The pictures do not belong in the copy. Restate all of the records word for word.

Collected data
━━━━━━━━━━

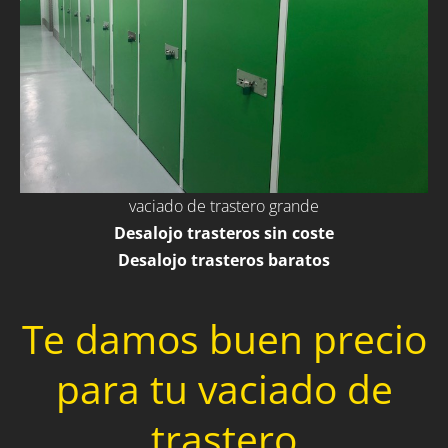
vaciado de trastero grande
Desalojo trasteros sin coste
Desalojo trasteros baratos
Te damos buen precio
para tu vaciado de
trastero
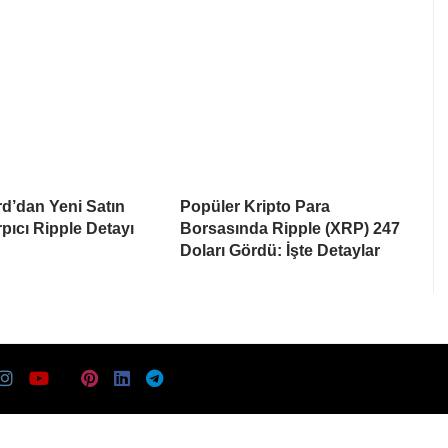
d’dan Yeni Satın
Popüler Kripto Para
pıcı Ripple Detayı
Borsasında Ripple (XRP) 247
Doları Gördü: İşte Detaylar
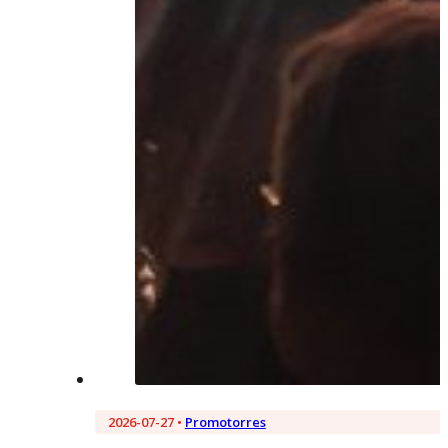
2026-07-27 •
Promotorres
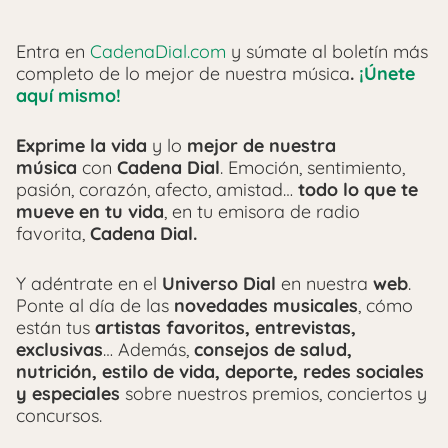
Entra en
CadenaDial.com
y súmate al boletín más
completo de lo mejor de nuestra música
.
¡Únete
aquí mismo!
Exprime la vida
y lo
mejor de nuestra
música
con
Cadena Dial
. Emoción, sentimiento,
pasión, corazón, afecto, amistad…
todo lo que te
mueve en tu vida
, en tu emisora de radio
favorita,
Cadena Dial.
Y adéntrate en el
Universo Dial
en nuestra
web
.
Ponte al día de las
novedades musicales
, cómo
están tus
artistas favoritos, entrevistas,
exclusivas
… Además,
consejos de salud,
nutrición, estilo de vida, deporte, redes sociales
y especiales
sobre nuestros premios, conciertos y
concursos.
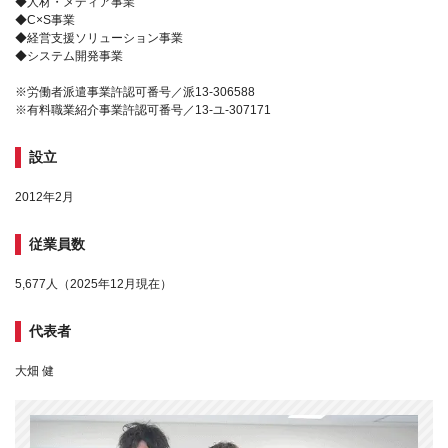
◆人材・メディア事業
◆C×S事業
◆経営支援ソリューション事業
◆システム開発事業
※労働者派遣事業許認可番号／派13-306588
※有料職業紹介事業許認可番号／13-ユ-307171
設立
2012年2月
従業員数
5,677人（2025年12月現在）
代表者
大畑 健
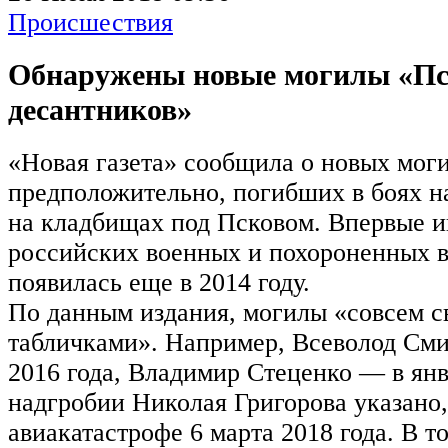
Происшествия
Обнаружены новые могилы «Пс
десантников»
«Новая газета» сообщила о новых моги
предположительно, погибших в боях н
на кладбищах под Псковом. Впервые 
российских военных и похороненных в
появилась еще в 2014 году.
По данным издания, могилы «совсем с
табличками». Например, Всеволод Сми
2016 года, Владимир Стеценко — в янв
надгробии Николая Григорова указано, 
авиакатастрофе 6 марта 2018 года. В т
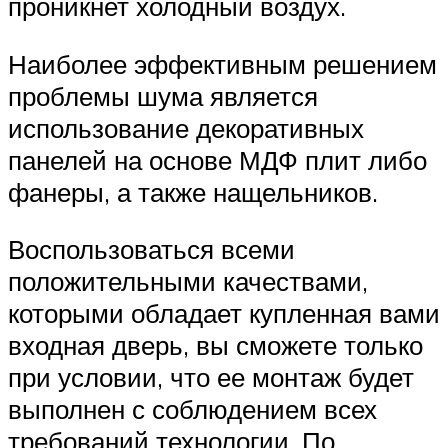
проникнет холодный воздух.
Наиболее эффективным решением
проблемы шума является
использование декоративных
панелей на основе МДФ плит либо
фанеры, а также нащельников.
Воспользоваться всеми
положительными качествами,
которыми обладает купленная вами
входная дверь, вы сможете только
при условии, что ее монтаж будет
выполнен с соблюдением всех
требований технологии. По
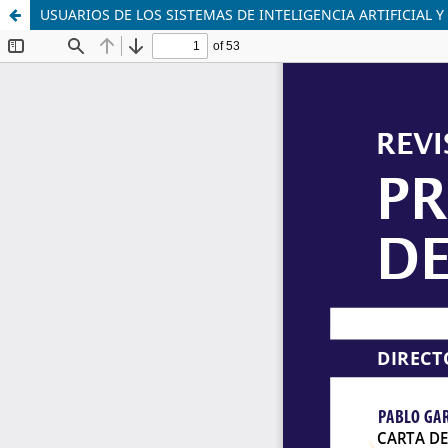
USUARIOS DE LOS SISTEMAS DE INTELIGENCIA ARTIFICIAL 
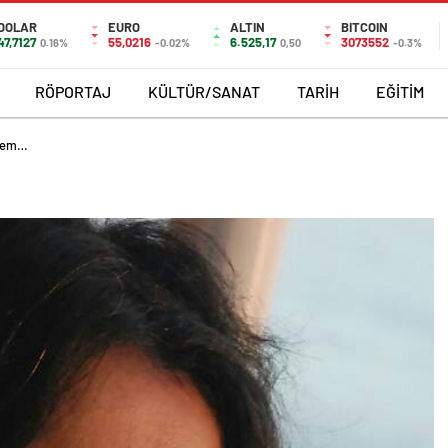
DOLAR
EURO
ALTIN
BITCOIN
47,7127
55,0216
6.525,17
3073552
0.16%
-0.02%
0,50
-0.3%
RÖPORTAJ
KÜLTÜR/SANAT
TARİH
EĞİTİM
çem…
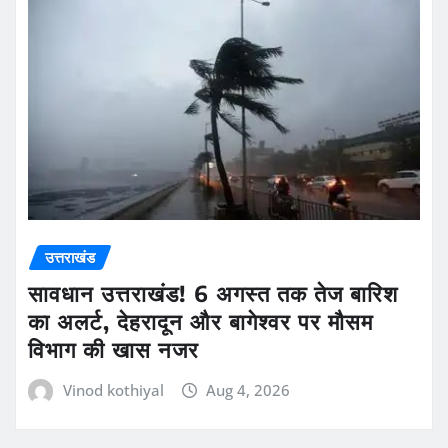
उत्तराखंड
सावधान उत्तराखंड! 6 अगस्त तक तेज बारिश
का अलर्ट, देहरादून और बागेश्वर पर मौसम
विभाग की खास नजर
Vinod kothiyal
Aug 4, 2026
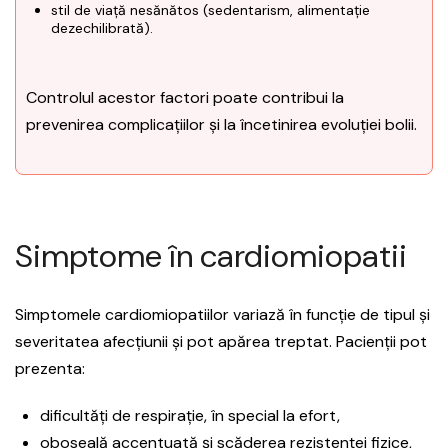
stil de viață nesănătos (sedentarism, alimentație
dezechilibrată).
Controlul acestor factori poate contribui la
prevenirea complicațiilor și la încetinirea evoluției bolii.
Simptome în cardiomiopatii
Simptomele cardiomiopatiilor variază în funcție de tipul și
severitatea afecțiunii și pot apărea treptat. Pacienții pot
prezenta:
dificultăți de respirație, în special la efort,
oboseală accentuată și scăderea rezistenței fizice,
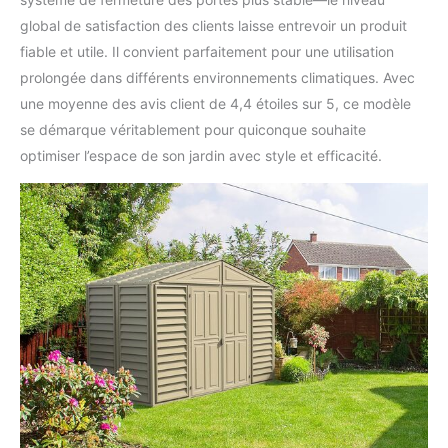
global de satisfaction des clients laisse entrevoir un produit
fiable et utile. Il convient parfaitement pour une utilisation
prolongée dans différents environnements climatiques. Avec
une moyenne des avis client de 4,4 étoiles sur 5, ce modèle
se démarque véritablement pour quiconque souhaite
optimiser l’espace de son jardin avec style et efficacité.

━━━━━━━━━━

■ **Result**:
vaciado de trastero grande
Desalojo trasteros sin coste
Desalojo trasteros baratos
Te damos buen precio
para tu vaciado de
trastero
d’dan Yeni Satın
Popüler Kripto Para
pıcı Ripple Detayı
Borsasında Ripple (XRP) 247
Doları Gördü: İşte Detaylar
2026-07-27 •
Promotorres
Entra en
CadenaDial.com
y súmate al boletín más
completo de lo mejor de nuestra música
.
¡Únete
aquí mismo!
Exprime la vida
y lo
mejor de nuestra
música
con
Cadena Dial
. Emoción, sentimiento,
pasión, corazón, afecto, amistad…
todo lo que te
mueve en tu vida
, en tu emisora de radio
favorita,
Cadena Dial.
Y adéntrate en el
Universo Dial
en nuestra
web
.
Ponte al día de las
novedades musicales
, cómo
están tus
artistas favoritos, entrevistas,
exclusivas
… Además,
consejos de salud,
nutrición, estilo de vida, deporte, redes sociales
y especiales
sobre nuestros premios, conciertos y
concursos.
◆人材・メディア事業
◆C×S事業
◆経営支援ソリューション事業
◆システム開発事業
※労働者派遣事業許認可番号／派13-306588
※有料職業紹介事業許認可番号／13-ユ-307171
設立
2012年2月
従業員数
5,677人（2025年12月現在）
代表者
大畑 健
Происшествия
Обнаружены новые могилы «Пс
десантников»
«Новая газета» сообщила о новых моги
предположительно, погибших в боях н
на кладбищах под Псковом. Впервые 
российских военных и похороненных в
появилась еще в 2014 году.
По данным издания, могилы «совсем с
табличками». Например, Всеволод Сми
2016 года, Владимир Стеценко — в янв
надгробии Николая Григорова указано, 
авиакатастрофе 6 марта 2018 года. В т
проникнет холодный воздух.
Наиболее эффективным решением
проблемы шума является
использование декоративных
панелей на основе МДФ плит либо
фанеры, а также нащельников.
Воспользоваться всеми
положительными качествами,
которыми обладает купленная вами
входная дверь, вы сможете только
при условии, что ее монтаж будет
выполнен с соблюдением всех
требований технологии. По
USUARIOS DE LOS SISTEMAS DE INTELIGENCIA ARTIFICIAL 
DOLAR
EURO
ALTIN
BITCOIN
47,7127
55,0216
6.525,17
3073552
0.16%
-0.02%
0,50
-0.3%
RÖPORTAJ
KÜLTÜR/SANAT
TARİH
EĞİTİM
çem…
उत्तराखंड
सावधान उत्तराखंड! 6 अगस्त तक तेज बारिश
का अलर्ट, देहरादून और बागेश्वर पर मौसम
विभाग की खास नजर
Vinod kothiyal
Aug 4, 2026
stil de viață nesănătos (sedentarism, alimentație
dezechilibrată).
Controlul acestor factori poate contribui la
prevenirea complicațiilor și la încetinirea evoluției bolii.
Simptome în cardiomiopatii
Simptomele cardiomiopatiilor variază în funcție de tipul și
severitatea afecțiunii și pot apărea treptat. Pacienții pot
prezenta:
dificultăți de respirație, în special la efort,
oboseală accentuată și scăderea rezistenței fizice,
global de satisfaction des clients laisse entrevoir un produit
fiable et utile. Il convient parfaitement pour une utilisation
prolongée dans différents environnements climatiques. Avec
une moyenne des avis client de 4,4 étoiles sur 5, ce modèle
se démarque véritablement pour quiconque souhaite
optimiser l’espace de son jardin avec style et efficacité.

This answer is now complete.